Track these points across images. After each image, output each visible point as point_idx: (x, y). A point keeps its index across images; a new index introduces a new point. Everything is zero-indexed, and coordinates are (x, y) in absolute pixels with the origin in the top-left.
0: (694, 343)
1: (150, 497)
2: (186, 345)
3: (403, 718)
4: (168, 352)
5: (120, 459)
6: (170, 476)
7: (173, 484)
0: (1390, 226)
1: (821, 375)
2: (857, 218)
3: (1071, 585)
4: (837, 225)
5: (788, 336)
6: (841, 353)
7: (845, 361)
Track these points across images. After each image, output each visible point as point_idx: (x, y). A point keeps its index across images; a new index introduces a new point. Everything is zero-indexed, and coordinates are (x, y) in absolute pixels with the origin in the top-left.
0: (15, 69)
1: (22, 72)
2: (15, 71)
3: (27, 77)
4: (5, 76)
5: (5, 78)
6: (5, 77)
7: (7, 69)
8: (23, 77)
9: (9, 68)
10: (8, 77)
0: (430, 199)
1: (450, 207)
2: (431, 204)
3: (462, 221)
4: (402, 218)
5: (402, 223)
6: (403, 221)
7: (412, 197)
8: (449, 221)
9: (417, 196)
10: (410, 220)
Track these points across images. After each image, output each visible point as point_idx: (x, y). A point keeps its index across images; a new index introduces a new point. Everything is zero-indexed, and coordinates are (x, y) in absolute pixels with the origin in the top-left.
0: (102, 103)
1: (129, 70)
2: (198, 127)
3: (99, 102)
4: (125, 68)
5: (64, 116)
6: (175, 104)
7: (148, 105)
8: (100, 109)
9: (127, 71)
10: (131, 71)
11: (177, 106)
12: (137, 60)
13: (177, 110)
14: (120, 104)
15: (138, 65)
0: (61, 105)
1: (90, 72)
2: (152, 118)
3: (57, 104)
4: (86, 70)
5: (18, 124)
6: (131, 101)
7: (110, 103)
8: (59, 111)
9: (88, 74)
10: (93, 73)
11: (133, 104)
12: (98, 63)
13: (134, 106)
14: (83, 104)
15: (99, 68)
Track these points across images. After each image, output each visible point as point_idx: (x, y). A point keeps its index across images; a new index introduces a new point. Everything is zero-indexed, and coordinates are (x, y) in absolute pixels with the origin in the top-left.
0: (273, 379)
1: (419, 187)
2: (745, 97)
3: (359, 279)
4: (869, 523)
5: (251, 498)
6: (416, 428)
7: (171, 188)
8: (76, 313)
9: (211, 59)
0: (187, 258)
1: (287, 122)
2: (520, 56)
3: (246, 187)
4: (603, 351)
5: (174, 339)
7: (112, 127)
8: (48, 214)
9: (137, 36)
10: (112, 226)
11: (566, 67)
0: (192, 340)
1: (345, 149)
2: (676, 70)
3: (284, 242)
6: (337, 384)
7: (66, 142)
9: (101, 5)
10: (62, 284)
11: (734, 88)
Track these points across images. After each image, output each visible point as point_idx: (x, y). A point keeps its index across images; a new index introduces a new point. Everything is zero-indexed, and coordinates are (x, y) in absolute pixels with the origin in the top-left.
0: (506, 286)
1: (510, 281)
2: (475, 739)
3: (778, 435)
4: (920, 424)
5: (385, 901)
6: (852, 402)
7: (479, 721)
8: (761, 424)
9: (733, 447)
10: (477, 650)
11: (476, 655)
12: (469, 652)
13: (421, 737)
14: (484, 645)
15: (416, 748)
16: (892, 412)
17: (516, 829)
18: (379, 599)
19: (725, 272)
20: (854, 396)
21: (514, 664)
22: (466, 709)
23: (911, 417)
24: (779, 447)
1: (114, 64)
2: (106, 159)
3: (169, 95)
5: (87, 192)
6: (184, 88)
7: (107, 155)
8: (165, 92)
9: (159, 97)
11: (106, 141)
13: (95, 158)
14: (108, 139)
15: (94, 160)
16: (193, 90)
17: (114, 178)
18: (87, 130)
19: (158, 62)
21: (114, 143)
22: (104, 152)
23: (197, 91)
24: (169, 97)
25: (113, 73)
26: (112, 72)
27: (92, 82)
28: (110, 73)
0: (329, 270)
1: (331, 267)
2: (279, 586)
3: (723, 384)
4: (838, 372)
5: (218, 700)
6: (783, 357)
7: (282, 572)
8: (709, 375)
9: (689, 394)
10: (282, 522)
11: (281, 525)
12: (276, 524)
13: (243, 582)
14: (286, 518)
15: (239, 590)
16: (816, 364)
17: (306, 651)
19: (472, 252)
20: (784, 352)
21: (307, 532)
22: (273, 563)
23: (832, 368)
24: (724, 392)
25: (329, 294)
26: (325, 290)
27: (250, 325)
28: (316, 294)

TASK REQUIREMENTS: Copy out every line of the entries above, from first to last, with no changes.

EXERCISE RESULT:
Track these points across images. After each image, output each visible point as point_idx: (x, y). A point keeps its index across images; a new index introduces a new point. Everything is zero-indexed, and coordinates are (x, y) in absolute pixels with the origin in the top-left.
0: (694, 343)
1: (150, 497)
2: (186, 345)
3: (403, 718)
4: (168, 352)
5: (120, 459)
6: (170, 476)
7: (173, 484)
0: (1390, 226)
1: (821, 375)
2: (857, 218)
3: (1071, 585)
4: (837, 225)
5: (788, 336)
6: (841, 353)
7: (845, 361)
Track these points across images. After each image, output each visible point as point_idx: (x, y). A point keeps its index across images; a new index introduces a new point. Everything is zero-indexed, and coordinates are (x, y) in absolute pixels with the origin in the top-left.
0: (15, 69)
1: (22, 72)
2: (15, 71)
3: (27, 77)
4: (5, 76)
5: (5, 78)
6: (5, 77)
7: (7, 69)
8: (23, 77)
9: (9, 68)
10: (8, 77)
0: (430, 199)
1: (450, 207)
2: (431, 204)
3: (462, 221)
4: (402, 218)
5: (402, 223)
6: (403, 221)
7: (412, 197)
8: (449, 221)
9: (417, 196)
10: (410, 220)
Track these points across images. After each image, output each visible point as point_idx: (x, y). A point keeps its index across images; a new index introduces a new point. Everything is zero-indexed, and coordinates are (x, y) in absolute pixels with the origin in the top-left.
0: (102, 103)
1: (129, 70)
2: (198, 127)
3: (99, 102)
4: (125, 68)
5: (64, 116)
6: (175, 104)
7: (148, 105)
8: (100, 109)
9: (127, 71)
10: (131, 71)
11: (177, 106)
12: (137, 60)
13: (177, 110)
14: (120, 104)
15: (138, 65)
0: (61, 105)
1: (90, 72)
2: (152, 118)
3: (57, 104)
4: (86, 70)
5: (18, 124)
6: (131, 101)
7: (110, 103)
8: (59, 111)
9: (88, 74)
10: (93, 73)
11: (133, 104)
12: (98, 63)
13: (134, 106)
14: (83, 104)
15: (99, 68)
Track these points across images. After each image, output each visible point as point_idx: (x, y). A point keeps its index across images; a new index introduces a new point. Everything is zero-indexed, and coordinates are (x, y) in absolute pixels with the origin in the top-left.
0: (273, 379)
1: (419, 187)
2: (745, 97)
3: (359, 279)
4: (869, 523)
5: (251, 498)
6: (416, 428)
7: (171, 188)
8: (76, 313)
9: (211, 59)
0: (187, 258)
1: (287, 122)
2: (520, 56)
3: (246, 187)
4: (603, 351)
5: (174, 339)
7: (112, 127)
8: (48, 214)
9: (137, 36)
10: (112, 226)
11: (566, 67)
0: (192, 340)
1: (345, 149)
2: (676, 70)
3: (284, 242)
6: (337, 384)
7: (66, 142)
9: (101, 5)
10: (62, 284)
11: (734, 88)
Track these points across images. After each image, output each visible point as point_idx: (x, y). A point keeps its index across images; a new index introduces a new point. Everything is zero-indexed, and coordinates are (x, y) in absolute pixels with the origin in the top-left.
0: (506, 286)
1: (510, 281)
2: (475, 739)
3: (778, 435)
4: (920, 424)
5: (385, 901)
6: (852, 402)
7: (479, 721)
8: (761, 424)
9: (733, 447)
10: (477, 650)
11: (476, 655)
12: (469, 652)
13: (421, 737)
14: (484, 645)
15: (416, 748)
16: (892, 412)
17: (516, 829)
18: (379, 599)
19: (725, 272)
20: (854, 396)
21: (514, 664)
22: (466, 709)
23: (911, 417)
24: (779, 447)
1: (114, 64)
2: (106, 159)
3: (169, 95)
5: (87, 192)
6: (184, 88)
7: (107, 155)
8: (165, 92)
9: (159, 97)
11: (106, 141)
13: (95, 158)
14: (108, 139)
15: (94, 160)
16: (193, 90)
17: (114, 178)
18: (87, 130)
19: (158, 62)
21: (114, 143)
22: (104, 152)
23: (197, 91)
24: (169, 97)
25: (113, 73)
26: (112, 72)
27: (92, 82)
28: (110, 73)
0: (329, 270)
1: (331, 267)
2: (279, 586)
3: (723, 384)
4: (838, 372)
5: (218, 700)
6: (783, 357)
7: (282, 572)
8: (709, 375)
9: (689, 394)
10: (282, 522)
11: (281, 525)
12: (276, 524)
13: (243, 582)
14: (286, 518)
15: (239, 590)
16: (816, 364)
17: (306, 651)
19: (472, 252)
20: (784, 352)
21: (307, 532)
22: (273, 563)
23: (832, 368)
24: (724, 392)
25: (329, 294)
26: (325, 290)
27: (250, 325)
28: (316, 294)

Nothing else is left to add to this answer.